Hindenburg Research, which had in a
January 2023 report alleged stock market manipulations and accounting fraud at
the Adani group, said it has received a show cause notice from the Indian
markets regulator SEBI over gains made from betting on the conglomerate's
shares.
The US short seller said it had
disclosed that it had bets against the group, adding that its gains were only
over USD 4 million. Calling the Securities and Exchange Board of India's (SEBI)
show cause notice as attempted intimidation, Hindenburg asked why the market
regulator did not name Kotak.
SEBI's notice "conspicuously
failed to name the party that has an actual tie to India: Kotak Bank, one of
India's largest banks and brokerage firms founded by Uday Kotak, which created
and oversaw the offshore fund structure used by our investor partner to bet
against Adani," Hindenburg said.
Instead the regulator simply named
the K-India Opportunities fund and "masked the 'Kotak' name with the
acronym 'KMIL'," it added. KMIL refers to Kotak Mahindra Investments Ltd,
an asset management company.
The January 2023 report, that led
to a rout in Adani shares that at one point saw more than USD 150 billion being
wiped out from market value of the 10 listed companies, earned a gross revenue
of about USD 4.1 million through gains related short positions created from
"one investor relationship" and about "USD 31,000 through our
own short of Adani US bonds," Hindenburg said.
It, however, did not name the
investor.
SEBI did not immediately offer any
comments on the Hindenburg claims while representatives for Kotak did not
immediately respond to requests for comment. "Uday Kotak, founder of the
bank, personally led SEBI's 2017 Committee on Corporate Governance.

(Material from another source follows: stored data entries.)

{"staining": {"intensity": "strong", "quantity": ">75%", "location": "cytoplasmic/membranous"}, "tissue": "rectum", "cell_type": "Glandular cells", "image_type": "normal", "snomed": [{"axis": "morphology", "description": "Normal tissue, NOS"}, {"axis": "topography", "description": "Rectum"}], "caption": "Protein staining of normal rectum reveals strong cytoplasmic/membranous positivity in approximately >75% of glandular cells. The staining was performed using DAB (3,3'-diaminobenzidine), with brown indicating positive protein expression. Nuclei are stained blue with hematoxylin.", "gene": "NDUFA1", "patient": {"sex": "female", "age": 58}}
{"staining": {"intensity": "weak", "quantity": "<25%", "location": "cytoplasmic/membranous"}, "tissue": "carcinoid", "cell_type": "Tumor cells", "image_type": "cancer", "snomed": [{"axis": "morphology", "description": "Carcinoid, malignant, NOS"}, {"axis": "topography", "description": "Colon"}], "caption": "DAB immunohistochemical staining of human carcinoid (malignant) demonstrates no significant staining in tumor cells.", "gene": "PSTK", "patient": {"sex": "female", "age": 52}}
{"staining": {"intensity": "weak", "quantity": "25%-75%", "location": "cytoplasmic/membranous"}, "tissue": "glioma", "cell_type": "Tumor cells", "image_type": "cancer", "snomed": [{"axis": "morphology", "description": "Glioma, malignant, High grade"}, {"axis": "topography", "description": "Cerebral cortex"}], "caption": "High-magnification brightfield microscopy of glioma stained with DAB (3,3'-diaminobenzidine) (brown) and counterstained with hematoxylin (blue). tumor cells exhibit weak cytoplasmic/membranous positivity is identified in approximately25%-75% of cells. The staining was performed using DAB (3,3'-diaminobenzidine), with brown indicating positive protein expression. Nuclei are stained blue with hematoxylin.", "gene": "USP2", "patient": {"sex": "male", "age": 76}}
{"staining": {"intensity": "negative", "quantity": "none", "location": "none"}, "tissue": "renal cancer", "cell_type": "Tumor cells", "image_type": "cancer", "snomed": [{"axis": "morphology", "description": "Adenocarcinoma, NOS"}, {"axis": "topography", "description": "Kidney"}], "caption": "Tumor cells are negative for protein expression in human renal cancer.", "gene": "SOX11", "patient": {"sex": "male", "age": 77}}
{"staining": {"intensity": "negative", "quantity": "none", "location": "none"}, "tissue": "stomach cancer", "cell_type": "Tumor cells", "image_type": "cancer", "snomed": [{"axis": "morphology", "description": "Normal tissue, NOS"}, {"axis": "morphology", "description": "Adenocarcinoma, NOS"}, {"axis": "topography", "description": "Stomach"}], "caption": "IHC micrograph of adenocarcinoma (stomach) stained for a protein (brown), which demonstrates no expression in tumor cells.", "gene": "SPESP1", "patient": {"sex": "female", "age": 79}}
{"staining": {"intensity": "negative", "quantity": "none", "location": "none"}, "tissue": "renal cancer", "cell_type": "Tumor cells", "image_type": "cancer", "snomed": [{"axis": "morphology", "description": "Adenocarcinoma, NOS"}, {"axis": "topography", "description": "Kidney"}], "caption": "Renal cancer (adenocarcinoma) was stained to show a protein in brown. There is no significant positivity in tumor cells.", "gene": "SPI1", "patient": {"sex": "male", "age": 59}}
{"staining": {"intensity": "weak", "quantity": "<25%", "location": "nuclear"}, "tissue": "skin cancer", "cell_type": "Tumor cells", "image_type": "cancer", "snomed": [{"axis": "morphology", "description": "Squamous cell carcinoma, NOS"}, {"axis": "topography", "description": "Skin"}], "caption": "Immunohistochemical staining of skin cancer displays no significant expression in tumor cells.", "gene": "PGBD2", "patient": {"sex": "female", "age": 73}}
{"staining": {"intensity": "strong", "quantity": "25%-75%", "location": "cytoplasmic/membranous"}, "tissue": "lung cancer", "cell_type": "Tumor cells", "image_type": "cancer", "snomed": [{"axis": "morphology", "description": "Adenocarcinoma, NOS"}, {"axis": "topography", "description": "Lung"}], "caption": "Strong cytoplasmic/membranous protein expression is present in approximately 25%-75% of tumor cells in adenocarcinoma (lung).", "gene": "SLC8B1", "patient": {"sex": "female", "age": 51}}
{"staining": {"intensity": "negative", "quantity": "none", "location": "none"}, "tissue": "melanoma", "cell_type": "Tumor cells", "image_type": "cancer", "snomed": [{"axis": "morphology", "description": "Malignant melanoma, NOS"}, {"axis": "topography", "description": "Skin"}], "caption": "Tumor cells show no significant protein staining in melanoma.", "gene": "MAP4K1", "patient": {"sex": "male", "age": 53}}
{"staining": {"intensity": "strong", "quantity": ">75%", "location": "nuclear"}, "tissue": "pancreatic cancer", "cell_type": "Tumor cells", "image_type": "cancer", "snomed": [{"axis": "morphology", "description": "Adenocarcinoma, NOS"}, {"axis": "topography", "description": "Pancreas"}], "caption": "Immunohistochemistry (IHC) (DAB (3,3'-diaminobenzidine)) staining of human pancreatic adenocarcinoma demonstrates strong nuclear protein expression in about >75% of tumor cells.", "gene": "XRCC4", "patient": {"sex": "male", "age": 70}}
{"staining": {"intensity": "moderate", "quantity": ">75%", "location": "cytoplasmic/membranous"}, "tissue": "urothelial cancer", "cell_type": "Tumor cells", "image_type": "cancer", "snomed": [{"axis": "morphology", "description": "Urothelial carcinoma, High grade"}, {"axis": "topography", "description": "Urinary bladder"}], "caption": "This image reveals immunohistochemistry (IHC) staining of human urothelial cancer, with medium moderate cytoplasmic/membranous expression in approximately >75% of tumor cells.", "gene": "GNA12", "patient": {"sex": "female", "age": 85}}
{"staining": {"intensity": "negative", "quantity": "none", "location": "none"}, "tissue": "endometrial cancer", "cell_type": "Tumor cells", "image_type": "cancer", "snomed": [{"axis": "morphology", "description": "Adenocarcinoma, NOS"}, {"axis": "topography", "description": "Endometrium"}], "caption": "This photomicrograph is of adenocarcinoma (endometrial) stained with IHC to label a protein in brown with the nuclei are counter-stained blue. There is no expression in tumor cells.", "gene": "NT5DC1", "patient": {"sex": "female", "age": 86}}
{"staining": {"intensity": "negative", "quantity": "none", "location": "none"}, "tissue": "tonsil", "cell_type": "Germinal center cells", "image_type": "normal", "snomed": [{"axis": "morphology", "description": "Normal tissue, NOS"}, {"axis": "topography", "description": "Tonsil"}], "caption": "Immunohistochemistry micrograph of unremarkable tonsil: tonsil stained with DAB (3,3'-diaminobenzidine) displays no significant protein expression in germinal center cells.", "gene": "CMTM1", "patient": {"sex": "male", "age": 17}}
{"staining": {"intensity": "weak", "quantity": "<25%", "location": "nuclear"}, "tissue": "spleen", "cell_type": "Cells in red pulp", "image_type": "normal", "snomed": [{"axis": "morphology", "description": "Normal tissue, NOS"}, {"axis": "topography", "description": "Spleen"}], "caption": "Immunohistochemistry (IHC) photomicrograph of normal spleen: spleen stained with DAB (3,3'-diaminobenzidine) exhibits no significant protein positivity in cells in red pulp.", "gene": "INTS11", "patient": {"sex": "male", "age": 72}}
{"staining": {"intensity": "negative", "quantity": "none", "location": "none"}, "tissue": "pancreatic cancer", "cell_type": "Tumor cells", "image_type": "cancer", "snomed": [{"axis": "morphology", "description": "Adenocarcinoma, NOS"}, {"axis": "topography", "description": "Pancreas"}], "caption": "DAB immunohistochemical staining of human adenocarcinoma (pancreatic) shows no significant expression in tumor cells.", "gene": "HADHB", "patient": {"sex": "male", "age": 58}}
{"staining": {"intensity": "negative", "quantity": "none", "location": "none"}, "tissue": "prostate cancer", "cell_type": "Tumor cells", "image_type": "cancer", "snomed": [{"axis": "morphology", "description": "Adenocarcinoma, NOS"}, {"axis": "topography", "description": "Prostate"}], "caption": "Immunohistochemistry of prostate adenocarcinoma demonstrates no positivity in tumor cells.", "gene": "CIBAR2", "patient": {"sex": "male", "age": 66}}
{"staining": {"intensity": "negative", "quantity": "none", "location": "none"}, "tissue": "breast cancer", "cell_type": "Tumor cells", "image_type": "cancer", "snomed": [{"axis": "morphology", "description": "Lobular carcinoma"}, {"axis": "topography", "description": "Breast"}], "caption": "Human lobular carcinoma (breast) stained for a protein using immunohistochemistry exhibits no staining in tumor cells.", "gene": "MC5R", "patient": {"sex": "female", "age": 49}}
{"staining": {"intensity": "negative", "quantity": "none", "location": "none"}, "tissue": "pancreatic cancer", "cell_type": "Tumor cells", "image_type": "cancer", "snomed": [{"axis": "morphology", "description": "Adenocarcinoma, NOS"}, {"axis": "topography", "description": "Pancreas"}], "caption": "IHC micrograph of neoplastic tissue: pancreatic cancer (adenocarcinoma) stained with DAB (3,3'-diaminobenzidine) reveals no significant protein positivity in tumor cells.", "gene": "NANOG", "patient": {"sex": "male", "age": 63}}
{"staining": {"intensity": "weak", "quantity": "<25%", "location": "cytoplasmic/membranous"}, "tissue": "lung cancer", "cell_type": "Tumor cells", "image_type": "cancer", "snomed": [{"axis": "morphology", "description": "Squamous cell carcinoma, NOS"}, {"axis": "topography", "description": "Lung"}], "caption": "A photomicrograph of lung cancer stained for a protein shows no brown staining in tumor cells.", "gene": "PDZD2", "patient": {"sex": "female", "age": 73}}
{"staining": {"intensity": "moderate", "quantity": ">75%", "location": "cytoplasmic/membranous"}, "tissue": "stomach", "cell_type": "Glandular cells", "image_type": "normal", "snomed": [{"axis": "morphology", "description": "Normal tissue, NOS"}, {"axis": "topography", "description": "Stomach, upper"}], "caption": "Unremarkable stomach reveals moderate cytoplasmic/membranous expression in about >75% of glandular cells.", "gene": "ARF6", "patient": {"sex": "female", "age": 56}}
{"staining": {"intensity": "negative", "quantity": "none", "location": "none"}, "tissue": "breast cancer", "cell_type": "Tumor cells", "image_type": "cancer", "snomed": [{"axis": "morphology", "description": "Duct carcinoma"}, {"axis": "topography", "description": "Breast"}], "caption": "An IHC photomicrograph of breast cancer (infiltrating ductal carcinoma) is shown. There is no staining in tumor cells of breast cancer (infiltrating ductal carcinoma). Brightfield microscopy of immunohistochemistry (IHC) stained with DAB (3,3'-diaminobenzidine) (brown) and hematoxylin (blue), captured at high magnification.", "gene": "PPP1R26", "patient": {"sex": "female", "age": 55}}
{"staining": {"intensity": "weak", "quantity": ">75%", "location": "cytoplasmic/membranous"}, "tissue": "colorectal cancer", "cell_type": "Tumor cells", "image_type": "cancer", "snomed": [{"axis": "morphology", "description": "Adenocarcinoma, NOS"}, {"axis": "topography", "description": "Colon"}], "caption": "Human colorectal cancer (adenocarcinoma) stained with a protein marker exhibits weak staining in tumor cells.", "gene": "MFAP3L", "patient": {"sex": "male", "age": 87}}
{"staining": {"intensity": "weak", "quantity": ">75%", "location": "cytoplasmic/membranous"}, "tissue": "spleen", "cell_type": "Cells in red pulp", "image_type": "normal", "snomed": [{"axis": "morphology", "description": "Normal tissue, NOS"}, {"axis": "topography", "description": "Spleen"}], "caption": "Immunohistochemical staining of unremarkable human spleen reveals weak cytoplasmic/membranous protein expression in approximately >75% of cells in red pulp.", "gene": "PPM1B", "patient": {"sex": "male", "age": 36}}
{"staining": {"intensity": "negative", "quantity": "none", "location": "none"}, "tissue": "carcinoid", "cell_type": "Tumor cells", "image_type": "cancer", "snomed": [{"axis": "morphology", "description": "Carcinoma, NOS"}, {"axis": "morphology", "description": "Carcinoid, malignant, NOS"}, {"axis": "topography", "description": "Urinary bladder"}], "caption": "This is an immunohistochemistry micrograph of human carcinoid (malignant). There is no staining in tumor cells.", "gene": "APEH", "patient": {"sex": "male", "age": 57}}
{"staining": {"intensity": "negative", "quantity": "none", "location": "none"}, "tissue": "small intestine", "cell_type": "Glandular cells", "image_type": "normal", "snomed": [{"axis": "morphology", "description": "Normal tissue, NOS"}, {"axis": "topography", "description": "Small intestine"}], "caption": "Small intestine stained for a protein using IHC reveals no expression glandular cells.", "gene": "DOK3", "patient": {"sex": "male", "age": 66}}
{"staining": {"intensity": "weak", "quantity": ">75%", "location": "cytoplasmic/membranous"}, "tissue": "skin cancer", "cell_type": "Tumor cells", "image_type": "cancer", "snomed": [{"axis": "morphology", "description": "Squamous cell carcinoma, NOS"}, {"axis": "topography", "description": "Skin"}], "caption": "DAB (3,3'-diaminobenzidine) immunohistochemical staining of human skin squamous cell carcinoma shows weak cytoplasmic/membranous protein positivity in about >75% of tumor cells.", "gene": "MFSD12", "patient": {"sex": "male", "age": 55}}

We suspect
SEBI's lack of mention of Kotak or any other Kotak board member may be meant to
protect yet another powerful Indian businessman from the prospect of scrutiny,
a role SEBI seems to embrace," Hindenburg said.
The US short seller said it
received a 46-page show cause notice from SEBI on 27 June.
Hindenburg said it was short on
Adani shares "through a deal with an investor partner who was indirectly
short Adani derivatives through a non-Indian, offshore fund structure". That
it was short on Adani shares was fully disclosed, it said.
On 24 January, 2023, Hindenburg
published a report alleging stock manipulation and accounting fraud at the
Adani group, calling it "the largest con in corporate history", ahead
of a proposed Rs 20,000 crore share sale by Adani Enterprises - the group's
flagship firm.
Adani Group repeatedly denied the
Hindenburg report, calling it malicious and baseless. The conglomerate has
recovered bulk of the stock losses since.
The Supreme Court in January this
year ruled that the Adani Group won't face any further investigations beyond
SEBI's current scrutiny, which spanned a probe into tax haven use and stock
manipulation.
Hindenburg termed the SEBI show
cause notice as "nonsense" and "concocted to serve a
pre-ordained purpose: an attempt to silence and intimidate those who expose
corruption and fraud perpetrated by the most powerful individuals in India."
"After 1.5 years Of investigation, SEBI identified zero factual
inaccuracies with our Adani research. Instead, the regulator took issue with
things like our use of the word 'scandal' when describing multiple prior
instances of Adani promoters being charged with fraud by Indian regulators, and
our quoting of an individual that alleged SEBI is corrupt and works 'hand in
glove' with conglomerates like Adani to help it skirt regulations," it
said.
The US firm said the show cause
notice does resolve some questions: "Did Hindenburg work with dozens of
firms to short Adani, making hundreds of millions of dollars? No - We had one
investor partner, and net of costs we may barely come out above breakeven on
our Adani short. "Our work on Adani was never justifiable from a financial
or personal safety perspective, but it is by far the work we are most proud
of," it said. "To this day, Adani has still failed to address the
allegations in our report, instead providing a response that ignored every key
issue we raised and has offered blanket denials of subsequent media
allegations," it said, adding that its January 2023 report had
"provided evidence of a vast network of offshore shell entities controlled
by (group chairman) Gautam Adani's brother, Vinod Adani, and close
associates."
"We detailed how billions were
surreptitiously moved through these entities, into and out of Adani public and
private entities, often without related-party disclosures," it said.
On the SEBI notice, it said,
"Much of the notice seemed designed to imply that our legal and disclosed
investment stance was something secret or insidious, or to advance novel legal
arguments claiming jurisdiction over us. Note that we are a US-based research
firm with zero Indian entities, employees, consultants or operations."
The regulator, it said, claimed
that the disclaimers in the report were misleading because the firm was
"indirectly participating in the Indian securities market." "This
wasn't a mystery, virtually everyone on earth knew we were short Adani because
we prominently and repeatedly disclosed it," it said.